# Energy Level?



## Jill (Jul 1, 2005)

I was just curious about the energy level of Chi's in general...
Reuben (still burning puppy fuel at 5 months!) is SO active all day long that he could light a small city...he NEVER seems to NEED to rest...will run at top speeds all day long and into the night UNTIL he's crated.
While this is fun...I was wondering if this energy level will reduce with age...or do you think that this is just part of his personality? Are ALL Chis super-hyped?

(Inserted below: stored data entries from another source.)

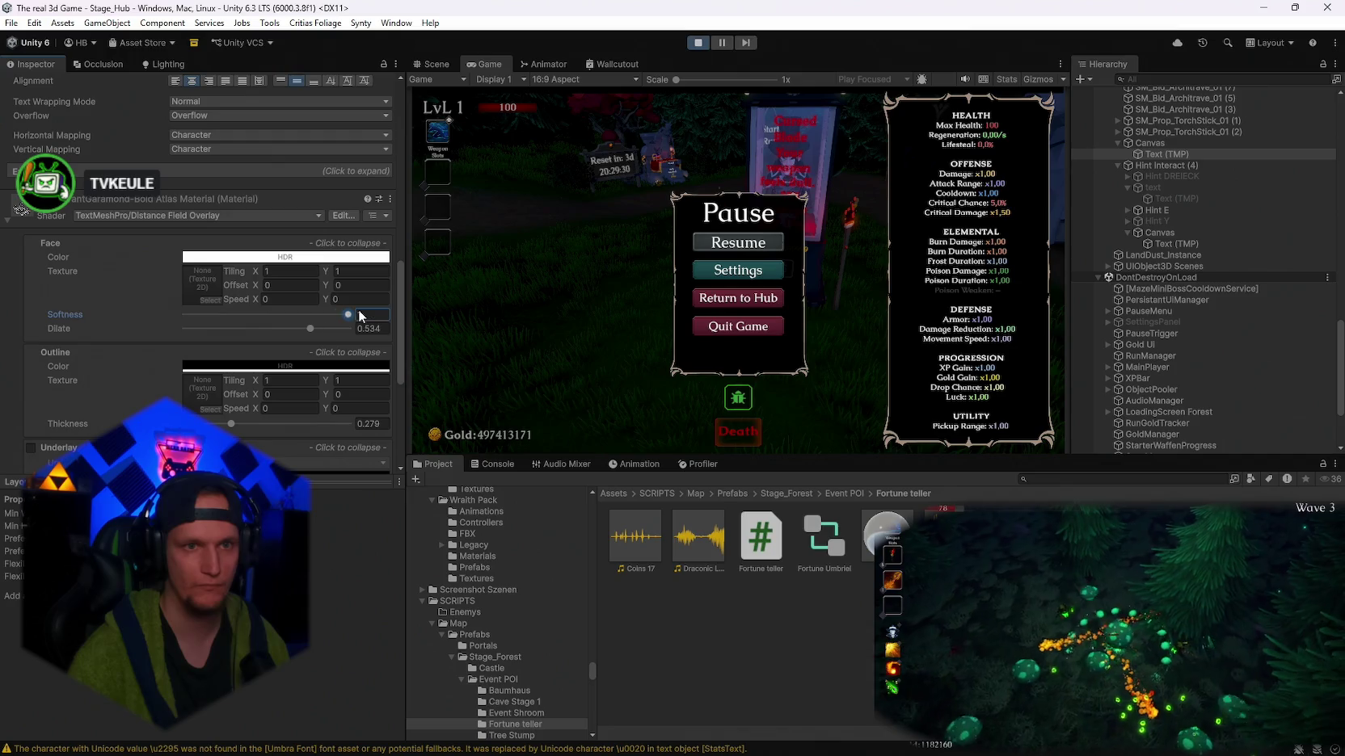
pyautogui.moveTo(320, 326)
pyautogui.mouseDown()
pyautogui.moveTo(207, 332)
pyautogui.moveTo(370, 334)
pyautogui.moveTo(318, 312)
pyautogui.moveTo(130, 322)
pyautogui.moveTo(309, 322)
pyautogui.moveTo(263, 333)
pyautogui.moveTo(290, 341)
pyautogui.mouseUp()
pyautogui.scroll(-3, 267, 338)
pyautogui.click(748, 252)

Or are some mellow.
I am pretty active...up...bubbly...but even when I'm sedate and draggin...puppy's up for a game of tug-o-war!
Jill


----------



## *Sarah* (Apr 19, 2005)

You want to meet active ask anyone who went to the surrey meet about Stitch he's like a chi with ADD lol. He's a moving blur most of the time and doesnt often sit still. I think it's a lot to do with the breeding stitch's mum was hyper too and he's got the trait from her. My other 2 are/were very laid back and are happy just to sit and look pretty sooo it depends on the dog.


----------



## MyTank (Sep 8, 2005)

Tank has bursts of energy, but takes a lot of naps too. And he sleeps thru the night. I would say it definitely depends on the dog. I think most settle down when they get older, but I'm sure there's those special few that are just hyper throughout their lives lol. Good luck!


----------



## Jill (Jul 1, 2005)

I need luck...and coffee!!! LOLOLOL!!! The poor baby lost a tooth this morning...he looked SO surprised!  
Jill


----------